Let $P_k(x)=\frac {(x-a)^k}{k!},\forall a\in\mathbb{R}$ and $k$ from $0$ to $n$. Find coordinates of an arbitrary polynom $Q\in \mathbb{R}_{\leq n}[X].$
$P_k(x)$ form the basis $B=\{1,x-a,\frac 1{2!}(x-a)^2\,...,\frac {(x-a)^n}{n!}\}$.

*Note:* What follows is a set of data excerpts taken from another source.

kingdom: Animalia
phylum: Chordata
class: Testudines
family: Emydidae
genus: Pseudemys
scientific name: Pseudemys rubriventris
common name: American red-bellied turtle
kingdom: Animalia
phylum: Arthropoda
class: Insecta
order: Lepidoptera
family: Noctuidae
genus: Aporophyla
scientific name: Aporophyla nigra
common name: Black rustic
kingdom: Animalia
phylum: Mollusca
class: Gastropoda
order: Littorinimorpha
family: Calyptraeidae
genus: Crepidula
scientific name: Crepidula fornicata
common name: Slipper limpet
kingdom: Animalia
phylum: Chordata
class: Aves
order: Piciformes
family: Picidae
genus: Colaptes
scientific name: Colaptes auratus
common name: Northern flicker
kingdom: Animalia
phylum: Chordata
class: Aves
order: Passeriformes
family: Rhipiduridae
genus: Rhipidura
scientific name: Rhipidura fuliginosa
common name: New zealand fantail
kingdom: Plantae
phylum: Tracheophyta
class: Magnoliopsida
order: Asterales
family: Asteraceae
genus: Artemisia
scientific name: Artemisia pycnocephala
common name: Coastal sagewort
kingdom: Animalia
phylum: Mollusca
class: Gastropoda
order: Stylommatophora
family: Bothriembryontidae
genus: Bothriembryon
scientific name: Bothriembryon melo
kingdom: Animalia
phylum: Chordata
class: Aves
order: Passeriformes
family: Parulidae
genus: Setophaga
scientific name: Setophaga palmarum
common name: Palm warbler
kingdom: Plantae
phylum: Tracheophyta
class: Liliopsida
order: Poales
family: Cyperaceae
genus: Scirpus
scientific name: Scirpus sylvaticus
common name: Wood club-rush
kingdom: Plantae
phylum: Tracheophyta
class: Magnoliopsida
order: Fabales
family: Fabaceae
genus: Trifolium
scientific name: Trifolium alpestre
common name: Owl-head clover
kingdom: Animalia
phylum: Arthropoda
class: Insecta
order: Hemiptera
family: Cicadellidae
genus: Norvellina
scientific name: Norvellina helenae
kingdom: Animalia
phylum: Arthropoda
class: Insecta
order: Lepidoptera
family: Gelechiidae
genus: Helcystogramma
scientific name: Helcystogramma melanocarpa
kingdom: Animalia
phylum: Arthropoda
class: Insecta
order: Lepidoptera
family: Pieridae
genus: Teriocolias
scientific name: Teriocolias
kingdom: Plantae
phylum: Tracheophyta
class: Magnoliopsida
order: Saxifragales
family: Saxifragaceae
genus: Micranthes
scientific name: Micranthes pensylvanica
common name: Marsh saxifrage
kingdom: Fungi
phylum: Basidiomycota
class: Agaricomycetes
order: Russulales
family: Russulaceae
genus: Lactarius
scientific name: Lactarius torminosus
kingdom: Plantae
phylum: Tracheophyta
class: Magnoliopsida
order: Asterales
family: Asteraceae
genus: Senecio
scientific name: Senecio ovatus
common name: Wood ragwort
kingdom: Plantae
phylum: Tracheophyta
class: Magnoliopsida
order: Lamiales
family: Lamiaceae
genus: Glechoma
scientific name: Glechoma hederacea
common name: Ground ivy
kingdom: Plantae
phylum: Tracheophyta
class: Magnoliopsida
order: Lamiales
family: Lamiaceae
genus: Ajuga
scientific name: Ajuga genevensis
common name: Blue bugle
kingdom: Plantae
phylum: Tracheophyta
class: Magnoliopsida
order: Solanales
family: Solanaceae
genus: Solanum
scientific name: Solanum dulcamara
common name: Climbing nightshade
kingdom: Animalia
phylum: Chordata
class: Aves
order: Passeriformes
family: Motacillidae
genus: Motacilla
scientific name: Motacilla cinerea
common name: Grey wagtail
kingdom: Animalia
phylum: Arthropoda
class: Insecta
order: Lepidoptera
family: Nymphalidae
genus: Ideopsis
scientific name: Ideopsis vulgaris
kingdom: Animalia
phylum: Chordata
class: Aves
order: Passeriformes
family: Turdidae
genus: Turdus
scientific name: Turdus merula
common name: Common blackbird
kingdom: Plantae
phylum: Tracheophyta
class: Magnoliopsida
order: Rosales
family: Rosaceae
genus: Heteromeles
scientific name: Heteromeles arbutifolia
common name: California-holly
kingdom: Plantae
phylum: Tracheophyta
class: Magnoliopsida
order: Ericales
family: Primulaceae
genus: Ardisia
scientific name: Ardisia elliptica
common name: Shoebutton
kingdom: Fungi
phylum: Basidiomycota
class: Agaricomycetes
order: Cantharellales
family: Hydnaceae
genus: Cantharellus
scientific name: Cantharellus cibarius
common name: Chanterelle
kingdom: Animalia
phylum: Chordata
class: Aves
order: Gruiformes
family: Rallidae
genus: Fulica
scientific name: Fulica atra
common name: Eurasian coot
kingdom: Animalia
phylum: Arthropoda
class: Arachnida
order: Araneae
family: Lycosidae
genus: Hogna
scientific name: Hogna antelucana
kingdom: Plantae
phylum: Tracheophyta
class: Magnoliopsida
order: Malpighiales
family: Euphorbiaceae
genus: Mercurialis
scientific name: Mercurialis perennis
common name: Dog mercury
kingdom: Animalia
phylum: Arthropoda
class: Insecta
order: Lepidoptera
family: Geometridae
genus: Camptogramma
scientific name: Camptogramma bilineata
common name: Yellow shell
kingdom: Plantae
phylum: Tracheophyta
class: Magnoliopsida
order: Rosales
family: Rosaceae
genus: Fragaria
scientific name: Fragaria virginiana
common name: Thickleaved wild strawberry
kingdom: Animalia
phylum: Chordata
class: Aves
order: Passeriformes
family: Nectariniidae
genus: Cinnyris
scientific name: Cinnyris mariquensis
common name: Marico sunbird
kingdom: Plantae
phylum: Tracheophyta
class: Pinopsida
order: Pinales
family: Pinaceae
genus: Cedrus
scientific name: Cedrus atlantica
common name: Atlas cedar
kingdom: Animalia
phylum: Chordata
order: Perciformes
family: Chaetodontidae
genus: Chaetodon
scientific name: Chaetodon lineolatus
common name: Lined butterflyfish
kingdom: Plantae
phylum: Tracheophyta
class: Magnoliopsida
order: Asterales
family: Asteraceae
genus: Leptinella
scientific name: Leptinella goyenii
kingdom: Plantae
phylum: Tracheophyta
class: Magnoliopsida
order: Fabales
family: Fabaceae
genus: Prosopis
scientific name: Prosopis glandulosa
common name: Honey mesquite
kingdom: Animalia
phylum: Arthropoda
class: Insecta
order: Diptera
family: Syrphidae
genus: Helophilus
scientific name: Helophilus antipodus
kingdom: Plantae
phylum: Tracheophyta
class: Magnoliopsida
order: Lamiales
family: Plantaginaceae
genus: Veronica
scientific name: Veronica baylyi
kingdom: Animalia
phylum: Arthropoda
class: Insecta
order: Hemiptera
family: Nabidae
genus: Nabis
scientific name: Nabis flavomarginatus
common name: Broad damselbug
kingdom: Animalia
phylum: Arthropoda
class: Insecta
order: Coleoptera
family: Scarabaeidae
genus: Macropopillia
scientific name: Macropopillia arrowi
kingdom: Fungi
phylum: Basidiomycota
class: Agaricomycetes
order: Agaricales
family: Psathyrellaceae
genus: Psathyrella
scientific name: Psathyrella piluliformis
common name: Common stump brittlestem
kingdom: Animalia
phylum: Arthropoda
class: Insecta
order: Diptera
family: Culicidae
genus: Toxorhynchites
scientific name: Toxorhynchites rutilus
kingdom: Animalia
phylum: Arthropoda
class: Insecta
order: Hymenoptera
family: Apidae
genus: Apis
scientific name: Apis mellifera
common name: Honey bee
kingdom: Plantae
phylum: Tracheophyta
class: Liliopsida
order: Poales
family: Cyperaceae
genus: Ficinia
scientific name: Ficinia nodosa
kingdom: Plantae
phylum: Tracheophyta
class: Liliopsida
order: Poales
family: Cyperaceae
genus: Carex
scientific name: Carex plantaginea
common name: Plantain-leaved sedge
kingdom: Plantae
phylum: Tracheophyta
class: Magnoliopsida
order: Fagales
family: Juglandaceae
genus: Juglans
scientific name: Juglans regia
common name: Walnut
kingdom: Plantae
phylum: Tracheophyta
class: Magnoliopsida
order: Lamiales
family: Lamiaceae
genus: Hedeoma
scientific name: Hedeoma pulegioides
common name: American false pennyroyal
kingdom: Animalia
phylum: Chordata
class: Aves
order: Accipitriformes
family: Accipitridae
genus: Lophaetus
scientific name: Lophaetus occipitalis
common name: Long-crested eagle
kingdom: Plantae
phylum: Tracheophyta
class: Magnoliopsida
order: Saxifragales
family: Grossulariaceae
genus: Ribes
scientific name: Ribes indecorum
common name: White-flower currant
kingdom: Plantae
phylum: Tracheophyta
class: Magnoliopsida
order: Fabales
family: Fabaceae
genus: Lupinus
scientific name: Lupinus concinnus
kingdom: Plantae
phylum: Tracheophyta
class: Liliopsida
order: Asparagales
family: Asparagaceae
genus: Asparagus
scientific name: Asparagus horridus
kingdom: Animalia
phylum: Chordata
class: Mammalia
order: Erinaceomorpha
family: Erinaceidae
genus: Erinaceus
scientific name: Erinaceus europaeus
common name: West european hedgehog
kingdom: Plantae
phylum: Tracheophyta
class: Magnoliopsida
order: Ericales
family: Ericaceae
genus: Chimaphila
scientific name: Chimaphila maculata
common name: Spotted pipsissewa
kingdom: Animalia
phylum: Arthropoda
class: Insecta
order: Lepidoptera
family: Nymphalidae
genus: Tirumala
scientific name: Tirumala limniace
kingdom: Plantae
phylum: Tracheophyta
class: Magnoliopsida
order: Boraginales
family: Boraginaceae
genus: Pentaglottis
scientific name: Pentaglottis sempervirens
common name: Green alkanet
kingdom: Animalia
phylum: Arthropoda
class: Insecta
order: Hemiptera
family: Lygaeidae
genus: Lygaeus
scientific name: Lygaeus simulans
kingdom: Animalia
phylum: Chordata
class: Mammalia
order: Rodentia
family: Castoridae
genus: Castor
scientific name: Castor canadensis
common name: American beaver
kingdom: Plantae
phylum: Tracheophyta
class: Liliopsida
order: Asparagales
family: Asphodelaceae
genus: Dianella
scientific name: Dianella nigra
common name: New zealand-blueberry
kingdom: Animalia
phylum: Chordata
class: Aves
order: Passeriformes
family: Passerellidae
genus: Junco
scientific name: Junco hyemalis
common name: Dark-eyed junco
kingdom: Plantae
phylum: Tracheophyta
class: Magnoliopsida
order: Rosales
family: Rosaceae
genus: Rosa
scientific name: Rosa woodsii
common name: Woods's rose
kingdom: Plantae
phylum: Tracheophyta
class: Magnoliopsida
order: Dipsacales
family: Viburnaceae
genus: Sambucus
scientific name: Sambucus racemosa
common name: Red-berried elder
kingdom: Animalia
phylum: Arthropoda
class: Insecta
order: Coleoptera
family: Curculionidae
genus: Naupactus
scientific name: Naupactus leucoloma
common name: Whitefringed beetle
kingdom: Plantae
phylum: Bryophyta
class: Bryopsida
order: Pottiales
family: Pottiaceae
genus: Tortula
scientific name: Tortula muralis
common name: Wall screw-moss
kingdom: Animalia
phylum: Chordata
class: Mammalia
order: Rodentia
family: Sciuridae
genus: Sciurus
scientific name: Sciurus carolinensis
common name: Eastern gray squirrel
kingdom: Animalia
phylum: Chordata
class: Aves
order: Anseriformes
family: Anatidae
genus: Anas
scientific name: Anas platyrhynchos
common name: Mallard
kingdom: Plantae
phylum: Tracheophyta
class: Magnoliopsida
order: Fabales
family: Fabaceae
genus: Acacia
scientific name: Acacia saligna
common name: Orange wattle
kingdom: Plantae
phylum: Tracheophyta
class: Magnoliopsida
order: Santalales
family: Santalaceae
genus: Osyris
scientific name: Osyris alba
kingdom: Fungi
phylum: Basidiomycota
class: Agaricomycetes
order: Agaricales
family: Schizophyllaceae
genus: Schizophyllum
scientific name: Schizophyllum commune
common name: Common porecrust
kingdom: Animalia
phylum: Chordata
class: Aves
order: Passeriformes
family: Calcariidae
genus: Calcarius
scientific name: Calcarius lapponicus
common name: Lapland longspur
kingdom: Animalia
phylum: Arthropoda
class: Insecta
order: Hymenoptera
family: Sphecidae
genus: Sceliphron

Let $Q(x) = a_0+a_1x+a_2x^2+...+a_nx^n.$
so then $Q(x)=\lambda_1\times1+\lambda_2\times(x-a)+...+\lambda_n\times\frac{(x-a)^n}{n!}\implies a_0+a_1x+a_2x^2+...+a_nx^n = \lambda_1\times1+\lambda_2\times(x-a)+...+\lambda_n\times\frac{(x-a)^n}{n!}.$
so we have
$$\lambda_1=a_0$$
$$\lambda_2=a1$$
$$...$$
$$\lambda_n=n!\times a_n$$
and $\lambda_1,....,\lambda_n$ are the coordinates of $Q$ with respect to $B$, have I done something wrong? something doesn't look right for me.
UPDATE: that's for $a=0$.
so I calculated using $Q((x-a)+a)$ and found out that:
$$\lambda_0=\sum_{k=1}^n a_k\times a^k$$
$$\lambda_1=\sum_{k=1}^n C_k^1\times a_k \times a^{k-1}$$
$$...$$
$$\lambda_n=\sum_{k=1}^n a_k.$$
is that correct?
From the equality$$\lambda_0+\lambda_1(x-a)+\lambda_2\frac{(x-a)^2}{2!}+\cdots+\lambda_n\frac{(x-a)^n}{n!}=a_0+a_1x+a_2x^2+\cdots+a_nx^n,$$you can deduce that $\lambda_0=a_0$, $\lambda_1=a_1$ and so on if $a=0$. In the general case, write\begin{align}Q(x)&=Q\bigl((x-a)+a\bigr)\\&=a_0+a_1\bigl((x-a)+a\bigr)+a_2\bigl((x-a)+a\bigr)^2+\cdots+a_n\bigl((x-a)+a\bigr)^n,\end{align}and expand each binomial $\bigl((x-a)+a\bigr)^k$ in order to get the $\lambda_k$'s.